REPUBLIKA.CO.ID,
JAKARTA-- Kementerian Agama mengeluarkan Peraturan Menteri Agama (PMA) nomor 68 tahun 2015 tentang pengangkatan dan pemberhentian rektor dan ketua pada perguruan tinggi keagamaan yang diselenggarakan oleh pemerintah.
Dirjen Pendidikan Islam Kementerian Agama, Kamaruddin Amin mengatakan PMA ini mengatur bahwa penetapan dan pengangkatan rektor akan dilakukan oleh Menteri Agama bukan lagi melalui senat universitas secara voting.
"Jadi senat tidak lagi memilih secara voting tapi senat hanya memberi pertimbangan kualitatif. Pertimbangan kualitatif itu hanya menjelaskan tentang kandidat. Bagaimana kualitasnya, integritasnya, kompetisinya, leadershipnya, networking dan lain-lain," ujar Kamaruddin Amin kepada Republika, Rabu (6/1).
Ia menjelaskan, setelah senat memberikan penilaian kualitatif kepada calon rektor, selanjutnya nama-nama tersebut akan diserahkan kepada menteri agama. Menteri akan membentuk tim seleksi yang terdiri dari unsur perguruan tinggi, profesional dan kemenag. Tim seleksi inilah yang akan melakukan seleksi terhadap calon rektor yang diusulkan oleh senat tersebut hingga menghasilkan tiga nama. Lalu, nama-nama tersebut diserahkan ke Menteri Agama untuk ditetapkan.

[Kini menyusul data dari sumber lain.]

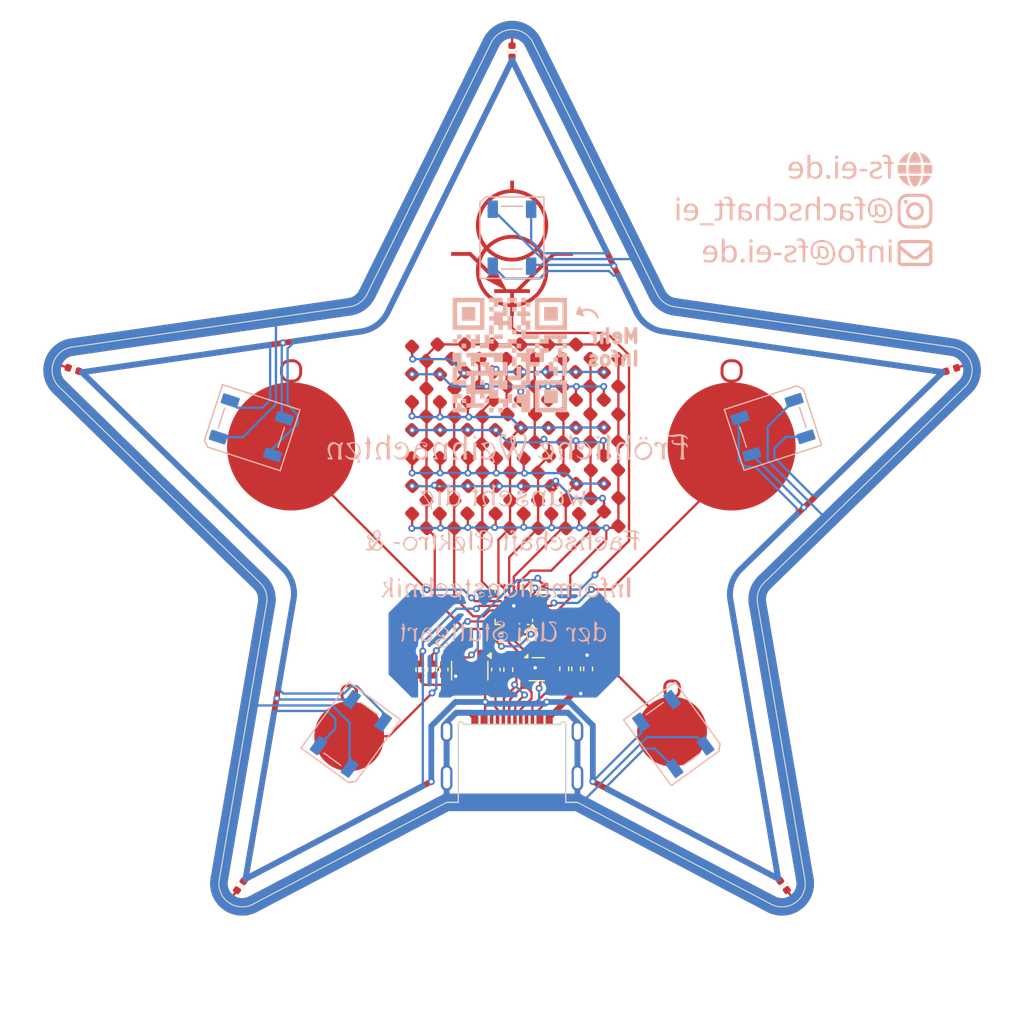
<source format=kicad_pcb>
(kicad_pcb
	(version 20240108)
	(generator "pcbnew")
	(generator_version "8.0")
	(general
		(thickness 1.6)
		(legacy_teardrops no)
	)
	(paper "A4")
	(layers
		(0 "F.Cu" signal)
		(31 "B.Cu" signal)
		(32 "B.Adhes" user "B.Adhesive")
		(33 "F.Adhes" user "F.Adhesive")
		(34 "B.Paste" user)
		(35 "F.Paste" user)
		(36 "B.SilkS" user "B.Silkscreen")
		(37 "F.SilkS" user "F.Silkscreen")
		(38 "B.Mask" user)
		(39 "F.Mask" user)
		(40 "Dwgs.User" user "User.Drawings")
		(41 "Cmts.User" user "User.Comments")
		(42 "Eco1.User" user "User.Eco1")
		(43 "Eco2.User" user "User.Eco2")
		(44 "Edge.Cuts" user)
		(45 "Margin" user)
		(46 "B.CrtYd" user "B.Courtyard")
		(47 "F.CrtYd" user "F.Courtyard")
		(48 "B.Fab" user)
		(49 "F.Fab" user)
		(50 "User.1" user)
		(51 "User.2" user)
		(52 "User.3" user)
		(53 "User.4" user)
		(54 "User.5" user)
		(55 "User.6" user)
		(56 "User.7" user)
		(57 "User.8" user)
		(58 "User.9" user)
	)
	(setup
		(stackup
			(layer "F.SilkS"
				(type "Top Silk Screen")
				(color "White")
			)
			(layer "F.Paste"
				(type "Top Solder Paste")
			)
			(layer "F.Mask"
				(type "Top Solder Mask")
				(color "Green")
				(thickness 0.01)
			)
			(layer "F.Cu"
				(type "copper")
				(thickness 0.035)
			)
			(layer "dielectric 1"
				(type "core")
				(thickness 1.51)
				(material "FR4")
				(epsilon_r 4.5)
				(loss_tangent 0.02)
			)
			(layer "B.Cu"
				(type "copper")
				(thickness 0.035)
			)
			(layer "B.Mask"
				(type "Bottom Solder Mask")
				(color "Green")
				(thickness 0.01)
			)
			(layer "B.Paste"
				(type "Bottom Solder Paste")
			)
			(layer "B.SilkS"
				(type "Bottom Silk Screen")
				(color "White")
			)
			(copper_finish "None")
			(dielectric_constraints no)
		)
		(pad_to_mask_clearance 0)
		(allow_soldermask_bridges_in_footprints no)
		(pcbplotparams
			(layerselection 0x00010fc_ffffffff)
			(plot_on_all_layers_selection 0x0000000_00000000)
			(disableapertmacros no)
			(usegerberextensions no)
			(usegerberattributes yes)
			(usegerberadvancedattributes yes)
			(creategerberjobfile yes)
			(dashed_line_dash_ratio 12.000000)
			(dashed_line_gap_ratio 3.000000)
			(svgprecision 4)
			(plotframeref no)
			(viasonmask no)
			(mode 1)
			(useauxorigin no)
			(hpglpennumber 1)
			(hpglpenspeed 20)
			(hpglpendiameter 15.000000)
			(pdf_front_fp_property_popups yes)
			(pdf_back_fp_property_popups yes)
			(dxfpolygonmode yes)
			(dxfimperialunits yes)
			(dxfusepcbnewfont yes)
			(psnegative no)
			(psa4output no)
			(plotreference yes)
			(plotvalue yes)
			(plotfptext yes)
			(plotinvisibletext no)
			(sketchpadsonfab no)
			(subtractmaskfromsilk no)
			(outputformat 1)
			(mirror no)
			(drillshape 1)
			(scaleselection 1)
			(outputdirectory "")
		)
	)
	(net 0 "")
	(net 1 "+5V")
	(net 2 "GND")
	(net 3 "+3V3")
	(net 4 "DIN")
	(net 5 "Net-(D15-DOUT)")
	(net 6 "Net-(D16-DOUT)")
	(net 7 "Net-(D17-DOUT)")
	(net 8 "Net-(D18-DOUT)")
	(net 9 "RST")
	(net 10 "TX")
	(net 11 "SWIO")
	(net 12 "Net-(J2-CC2)")
	(net 13 "unconnected-(J2-SBU1-PadA8)")
	(net 14 "unconnected-(J2-SBU2-PadB8)")
	(net 15 "Net-(J2-CC1)")
	(net 16 "Net-(J3-Pin_1)")
	(net 17 "Net-(J4-Pin_1)")
	(net 18 "Net-(U1-PD5)")
	(net 19 "USB_DN")
	(net 20 "USB_DP")
	(net 21 "unconnected-(U1-PD0-Pad5)")
	(net 22 "/D+")
	(net 23 "/D-")
	(net 24 "/USB_D+")
	(net 25 "/USB_D-")
	(net 26 "unconnected-(D19-DOUT-Pad2)")
	(net 27 "LED2")
	(net 28 "LED1")
	(net 29 "LED3")
	(net 30 "LED4")
	(net 31 "LED7")
	(net 32 "LED6")
	(net 33 "LED5")
	(net 34 "LED8")
	(footprint "usbc:LED_0603_1608Metric_Pad1.05x0.95mm_HandSolder" (layer "F.Cu") (at 119.76 94.105 135))
	(footprint "Capacitor_SMD:C_0402_1005Metric" (layer "F.Cu") (at 85.47 95.64 162))
	(footprint "usbc:LED_0603_1608Metric_Pad1.05x0.95mm_HandSolder" (layer "F.Cu") (at 129.285 98.86 135))
	(footprint "usbc:LED_0603_1608Metric_Pad1.05x0.95mm_HandSolder" (layer "F.Cu") (at 131.695 94.11 135))
	(footprint "usbc:LED_0603_1608Metric_Pad1.05x0.95mm_HandSolder" (layer "F.Cu") (at 124.795 106.28 135))
	(footprint "usbc:LED_0603_1608Metric_Pad1.05x0.95mm_HandSolder" (layer "F.Cu") (at 127.17 106.285 135))
	(footprint "usbc:LED_0603_1608Metric_Pad1.05x0.95mm_HandSolder" (layer "F.Cu") (at 124.56 101.275 135))
	(footprint "usbc:LED_0603_1608Metric_Pad1.05x0.95mm_HandSolder" (layer "F.Cu") (at 129.325 106.09 135))
	(footprint "Resistor_SMD:R_0402_1005Metric" (layer "F.Cu") (at 122.85 121.45 90))
	(footprint "usbc:LED_0603_1608Metric_Pad1.05x0.95mm_HandSolder" (layer "F.Cu") (at 117.58 108.655 135))
	(footprint "usbc:LED_0603_1608Metric_Pad1.05x0.95mm_HandSolder" (layer "F.Cu") (at 115.2 106.275 135))
	(footprint "usbc:LED_0603_1608Metric_Pad1.05x0.95mm_HandSolder" (layer "F.Cu") (at 122.09 94.105 135))
	(footprint "usbc:LED_0603_1608Metric_Pad1.05x0.95mm_HandSolder" (layer "F.Cu") (at 117.605 103.875 135))
	(footprint "usbc:LED_0603_1608Metric_Pad1.05x0.95mm_HandSolder" (layer "F.Cu") (at 122.385 101.465 135))
	(footprint "usbc:LED_0603_1608Metric_Pad1.05x0.95mm_HandSolder" (layer "F.Cu") (at 119.745 96.48 135))
	(footprint "usbc:LED_0603_1608Metric_Pad1.05x0.95mm_HandSolder" (layer "F.Cu") (at 119.955 108.645 135))
	(footprint "Capacitor_SMD:C_0402_1005Metric" (layer "F.Cu") (at 117.305 121.43 -90))
	(footprint "usbc:LED_0603_1608Metric_Pad1.05x0.95mm_HandSolder" (layer "F.Cu") (at 115.2 101.47 135))
	(footprint "usbc:TYPE C 16 PIN MIDDLE MOUNT CH 0.52" (layer "F.Cu") (at 123.17 132.855))
	(footprint "usbc:LED_0603_1608Metric_Pad1.05x0.95mm_HandSolder" (layer "F.Cu") (at 129.285 101.27 135))
	(footprint "usbc:LED_0603_1608Metric_Pad1.05x0.95mm_HandSolder" (layer "F.Cu") (at 124.465 96.48 135))
	(footprint "usbc:touch_pad" (layer "F.Cu") (at 99.52 106.9147))
	(footprint "usbc:LED_0603_1608Metric_Pad1.05x0.95mm_HandSolder" (layer "F.Cu") (at 120.005 103.865 135))
	(footprint "usbc:LED_0603_1608Metric_Pad1.05x0.95mm_HandSolder" (layer "F.Cu") (at 117.605 101.46 135))
	(footprint "usbc:LED_0603_1608Metric_Pad1.05x0.95mm_HandSolder" (layer "F.Cu") (at 124.795 108.67 135))
	(footprint "Capacitor_SMD:C_0402_1005Metric" (layer "F.Cu") (at 99.81 140.025 -126))
	(footprint "usbc:LED_0603_1608Metric_Pad1.05x0.95mm_HandSolder" (layer "F.Cu") (at 131.7 106.07 135))
	(footprint "usbc:LED_0603_1608Metric_Pad1.05x0.95mm_HandSolder" (layer "F.Cu") (at 126.885 98.875 135))
	(footprint "usbc:LED_0603_1608Metric_Pad1.05x0.95mm_HandSolder" (layer "F.Cu") (at 131.7 108.485 135))
	(footprint "usbc:LED_0603_1608Metric_Pad1.05x0.95mm_HandSolder" (layer "F.Cu") (at 124.795 103.89 135))
	(footprint "usbc:LED_0603_1608Metric_Pad1.05x0.95mm_HandSolder" (layer "F.Cu") (at 122.16 98.88 135))
	(footprint "usbc:LED_0603_1608Metric_Pad1.05x0.95mm_HandSolder" (layer "F.Cu") (at 119.995 99.08 135))
	(footprint "usbc:LED_0603_1608Metric_Pad1.05x0.95mm_HandSolder" (layer "F.Cu") (at 131.685 98.87 135))
	(footprint "usbc:LED_0603_1608Metric_Pad1.05x0.95mm_HandSolder" (layer "F.Cu") (at 126.89 94.11 135))
	(footprint "usbc:LED_0603_1608Metric_Pad1.05x0.95mm_HandSolder" (layer "F.Cu") (at 124.535 98.89 135))
	(footprint "usbc:LED_0603_1608Metric_Pad1.05x0.95mm_HandSolder" (layer "F.Cu") (at 115.2 108.665 135))
	(footprint "MountingHole:MountingHole_2.2mm_M2" (layer "F.Cu") (at 123.175 76.45))
	(footprint "usbc:LED_0603_1608Metric_Pad1.05x0.95mm_HandSolder" (layer "F.Cu") (at 129.3 94.11 135))
	(footprint "Resistor_SMD:R_0402_1005Metric" (layer "F.Cu") (at 116.3 121.445 90))
	(footprint "Package_DFN_QFN:QFN-20-1EP_3x3mm_P0.4mm_EP1.65x1.65mm" (layer "F.Cu") (at 123.325 115.96 180))
	(footprint "usbc:LED_0603_1608Metric_Pad1.05x0.95mm_HandSolder" (layer "F.Cu") (at 120.005 106.28 135))
	(footprint "usbc:LED_0603_1608Metric_Pad1.05x0.95mm_HandSolder" (layer "F.Cu") (at 122.38 108.66 135))
	(footprint "usbc:LED_0603_1608Metric_Pad1.05x0.95mm_HandSolder" (layer "F.Cu") (at 126.935 101.285 135))
	(footprint "usbc:LED_0603_1608Metric_Pad1.05x0.95mm_HandSolder"
		(layer "F.Cu")
		(uuid "9d09cc8c-5e44-406a-b1d4-a319870a2d32")
		(at 117.595 96.675 135)
		(descr "LED SMD 0603 (1608 Metric), square (rectangular) end terminal, IPC_7351 nominal, (Body size source: http://www.tortai-tech.com/upload/download/2011102023233369053.pdf), generated with kicad-footprint-generator")
		
... [778574 chars truncated]
</source>
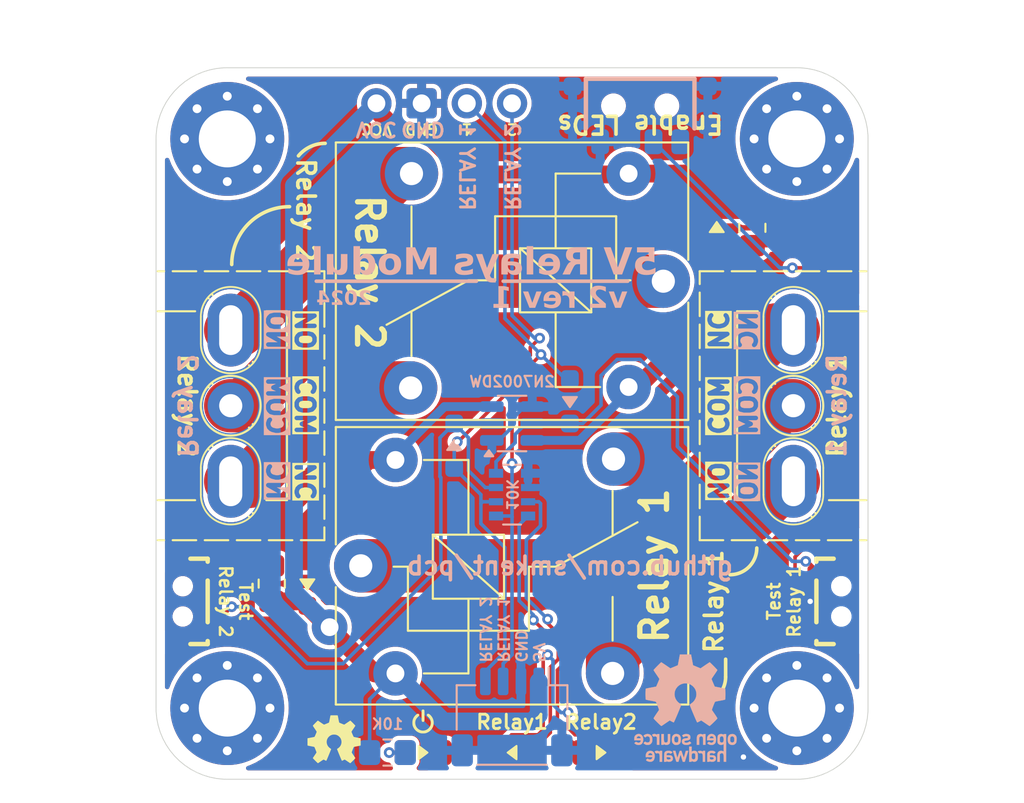
<source format=kicad_pcb>
(kicad_pcb
	(version 20240108)
	(generator "pcbnew")
	(generator_version "8.0")
	(general
		(thickness 1.6)
		(legacy_teardrops no)
	)
	(paper "A4")
	(layers
		(0 "F.Cu" signal)
		(31 "B.Cu" signal)
		(32 "B.Adhes" user "B.Adhesive")
		(33 "F.Adhes" user "F.Adhesive")
		(34 "B.Paste" user)
		(35 "F.Paste" user)
		(36 "B.SilkS" user "B.Silkscreen")
		(37 "F.SilkS" user "F.Silkscreen")
		(38 "B.Mask" user)
		(39 "F.Mask" user)
		(40 "Dwgs.User" user "User.Drawings")
		(41 "Cmts.User" user "User.Comments")
		(42 "Eco1.User" user "User.Eco1")
		(43 "Eco2.User" user "User.Eco2")
		(44 "Edge.Cuts" user)
		(45 "Margin" user)
		(46 "B.CrtYd" user "B.Courtyard")
		(47 "F.CrtYd" user "F.Courtyard")
		(48 "B.Fab" user)
		(49 "F.Fab" user)
		(50 "User.1" user)
		(51 "User.2" user)
		(52 "User.3" user)
		(53 "User.4" user)
		(54 "User.5" user)
		(55 "User.6" user)
		(56 "User.7" user)
		(57 "User.8" user)
		(58 "User.9" user)
	)
	(setup
		(pad_to_mask_clearance 0)
		(allow_soldermask_bridges_in_footprints no)
		(pcbplotparams
			(layerselection 0x00010fc_ffffffff)
			(plot_on_all_layers_selection 0x0000000_00000000)
			(disableapertmacros no)
			(usegerberextensions no)
			(usegerberattributes yes)
			(usegerberadvancedattributes yes)
			(creategerberjobfile yes)
			(dashed_line_dash_ratio 12.000000)
			(dashed_line_gap_ratio 3.000000)
			(svgprecision 4)
			(plotframeref no)
			(viasonmask no)
			(mode 1)
			(useauxorigin no)
			(hpglpennumber 1)
			(hpglpenspeed 20)
			(hpglpendiameter 15.000000)
			(pdf_front_fp_property_popups yes)
			(pdf_back_fp_property_popups yes)
			(dxfpolygonmode yes)
			(dxfimperialunits yes)
			(dxfusepcbnewfont yes)
			(psnegative no)
			(psa4output no)
			(plotreference yes)
			(plotvalue yes)
			(plotfptext yes)
			(plotinvisibletext no)
			(sketchpadsonfab no)
			(subtractmaskfromsilk no)
			(outputformat 1)
			(mirror no)
			(drillshape 1)
			(scaleselection 1)
			(outputdirectory "")
		)
	)
	(net 0 "")
	(net 1 "+5V")
	(net 2 "GND")
	(net 3 "LED_GND")
	(net 4 "Net-(LED1-A)")
	(net 5 "Net-(LED2-A)")
	(net 6 "unconnected-(SW0-C-Pad3)")
	(net 7 "RELAY_1_COIL")
	(net 8 "RELAY_2_COIL")
	(net 9 "Net-(D3-K)")
	(net 10 "RELAY_1_CONTROL")
	(net 11 "RELAY_2_CONTROL")
	(net 12 "Net-(D4-K)")
	(net 13 "RELAY_1_SW_NO")
	(net 14 "RELAY_1_SW_NC")
	(net 15 "RELAY_1_SW_COMMON")
	(net 16 "RELAY_2_SW_COMMON")
	(net 17 "RELAY_2_SW_NO")
	(net 18 "RELAY_2_SW_NC")
	(net 19 "Net-(LED0-A)")
	(net 20 "Net-(R1-Pad1)")
	(net 21 "Net-(R2-Pad1)")
	(footprint "lcsc:SW-SMD_BZCN_TSA002A35XXX" (layer "F.Cu") (at 138 100 -90))
	(footprint "MountingHole:MountingHole_3.2mm_M3_Pad_Via" (layer "F.Cu") (at 104 74))
	(footprint "custom:D_SOD-323_HandSoldering_simple" (layer "F.Cu") (at 108.5 99 90))
	(footprint "custom:Conn_Combo_TerminalBlock_P3.5-P5.08_1x03_pad2gnd" (layer "F.Cu") (at 135.805 94 90))
	(footprint "custom:D_SOD-323_HandSoldering_simple" (layer "F.Cu") (at 131.5 79 -90))
	(footprint "graphics:oshw-logo-3mm" (layer "F.Cu") (at 110 107.75))
	(footprint "custom:PinHeader_1x04_P2.54mm_Vertical_simple_pad2gnd" (layer "F.Cu") (at 112.38 72 90))
	(footprint "custom:Conn_Combo_TerminalBlock_P3.5-P5.08_1x03_pad2gnd" (layer "F.Cu") (at 104.195 84 -90))
	(footprint "lcsc:SW-SMD_BZCN_TSA002A35XXX" (layer "F.Cu") (at 102 100 90))
	(footprint "MountingHole:MountingHole_3.2mm_M3_Pad_Via" (layer "F.Cu") (at 136 106))
	(footprint "custom:LED_0805_2012Metric_Pad1.15x1.40mm_HandSolder_simple" (layer "F.Cu") (at 120 108.5))
	(footprint "MountingHole:MountingHole_3.2mm_M3_Pad_Via" (layer "F.Cu") (at 136 74))
	(footprint "graphics:icon-power-1.5mm" (layer "F.Cu") (at 115 106.75))
	(footprint "Relay_THT:Relay_SPDT_SANYOU_SRD_Series_Form_C" (layer "F.Cu") (at 128.5 82 180))
	(footprint "Resistor_SMD:R_0805_2012Metric_Pad1.20x1.40mm_HandSolder" (layer "F.Cu") (at 133.5 79 90))
	(footprint "Resistor_SMD:R_0805_2012Metric_Pad1.20x1.40mm_HandSolder" (layer "F.Cu") (at 106.5 99 -90))
	(footprint "custom:LED_0805_2012Metric_Pad1.15x1.40mm_HandSolder_simple" (layer "F.Cu") (at 115 108.5 180))
	(footprint "Relay_THT:Relay_SPDT_SANYOU_SRD_Series_Form_C" (layer "F.Cu") (at 111.5 98))
	(footprint "custom:LED_0805_2012Metric_Pad1.15x1.40mm_HandSolder_simple" (layer "F.Cu") (at 125 108.5 180))
	(footprint "MountingHole:MountingHole_3.2mm_M3_Pad_Via" (layer "F.Cu") (at 104 106))
	(footprint "Symbol:OSHW-Logo_5.7x6mm_SilkScreen" (layer "B.Cu") (at 129.75 106 180))
	(footprint "custom:JST_SH_SM04B-SRSS-TB_1x04-1MP_P1.00mm_Horizontal" (layer "B.Cu") (at 120 106.5 180))
	(footprint "Resistor_SMD:R_0805_2012Metric_Pad1.20x1.40mm_HandSolder" (layer "B.Cu") (at 113 108.5))
	(footprint "custom:D_SOD-323_HandSoldering_simple" (layer "B.Cu") (at 123.25 88.75 90))
	(footprint "Resistor_SMD:R_Array_Convex_4x0603" (layer "B.Cu") (at 120 94 180))
	(footprint "custom:D_SOD-323_HandSoldering_simple" (layer "B.Cu") (at 116.75 91.25 -90))
	(footprint "Package_TO_SOT_SMD:SOT-23-6" (layer "B.Cu") (at 120 90))
	(footprint "lcsc:SW-SMD_3P-P1.50_L2.7-W6.6"
		(layer "B.Cu")
		(uuid "ffdfda27-ae6c-4bdd-b38b-bce8bb0f02c4")
		(at 127.2 72.6)
		(property "Reference" "SW0"
			(at 0 5.56 360)
			(layer "B.SilkS")
			(hide yes)
			(uuid "e806dd48-db4b-459e-a230-1ed23e47f9b2")
			(effects
				(font
					(size 1 1)
					(thickness 0.15)
				)
				(justify mirror)
			)
		)
		(property "Value" "SW_SPDT_MountingPin"
			(at 0 -5.56 360)
			(layer "B.Fab")
			(uuid "207f4467-ab24-4682-8bd4-b1aeceb4c442")
			(effects
				(font
					(size 1 1)
					(thickness 0.15)
				)
				(justify mirror)
			)
		)
		(property "Footprint" "lcsc:SW-SMD_3P-P1.50_L2.7-W6.6"
			(at 0 0 360)
			(layer "B.Fab")
			(hide yes)
			(uuid "bfe13fab-31bd-41f1-9d46-4e2be1251d96")
			(effects
				(font
					(size 1.27 1.27)
					(thickness 0.15)
				)
				(justify mirror)
			)
		)
		(property "Datasheet" ""
			(at 0 0 360)
			(layer "B.Fab")
			(hide yes)
			(uuid "67a329bf-5a80-46ba-82f5-35efc35b9731")
			(effects
				(font
					(size 1.27 1.27)
					(thickness 0.15)
				)
				(justify mirror)
			)
		)
		(property "Description" "Switch, single pole
... [265952 chars truncated]
</source>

Ia melanjutkan, perubahan mekanisme penetapan rektor ini dilakukan untuk menghilangkan politisasi di lingkungan kampus. Menurutnya, mekanisma pemilihan rektor yang dahulu begitu sarat akan suasana politis dan menjadi tidak kondusif. Calon rektor akan berusaha mendekati senat. Selain itu keberadaan tim sukses menimbulkan keterbelahan di lingkungan kampus.
Ini dikarenakan, rektor yang terpilih hanya didukung oleh sebagian saja. Dan ketika dia terpilih maka ia akan memilih orang-orang yang mendukungnya saja untuk menduduki posisi struktural di lingkungan kampus. Sehingga legitimasi terbatas dan penuh suasana politis. "Ini terbukti secara empiris. seluruh indonesia seperti ini," katanya.
Untuk itu, dengan mekanisme penetapan rektor yang dilakukan oleh menteri ini diharapkan siapapun rektor yang terpilih tidak tersandera oleh kepentingan apapun di lingkungan kampus.
Ia membantah jika sistem pentepan rektor oleh menteri ini akan menghilangkan demokrasi di lingkungan kampus. Menurutnya,demokrasi akan tetap ada karena senat juga memberikan pertimbangan kualitatif. Selain itu keterlibatan tim seleksi juga bagian dari demokrasi.
Sitem pemilihan rektor yang baru ini akan mulai diterapkan di UIN Yogyakarta, UIN Palembang dan STAIN curup. Setelah dimplementasikan baru akan dilakukan evalusi terkait produktifitasnya.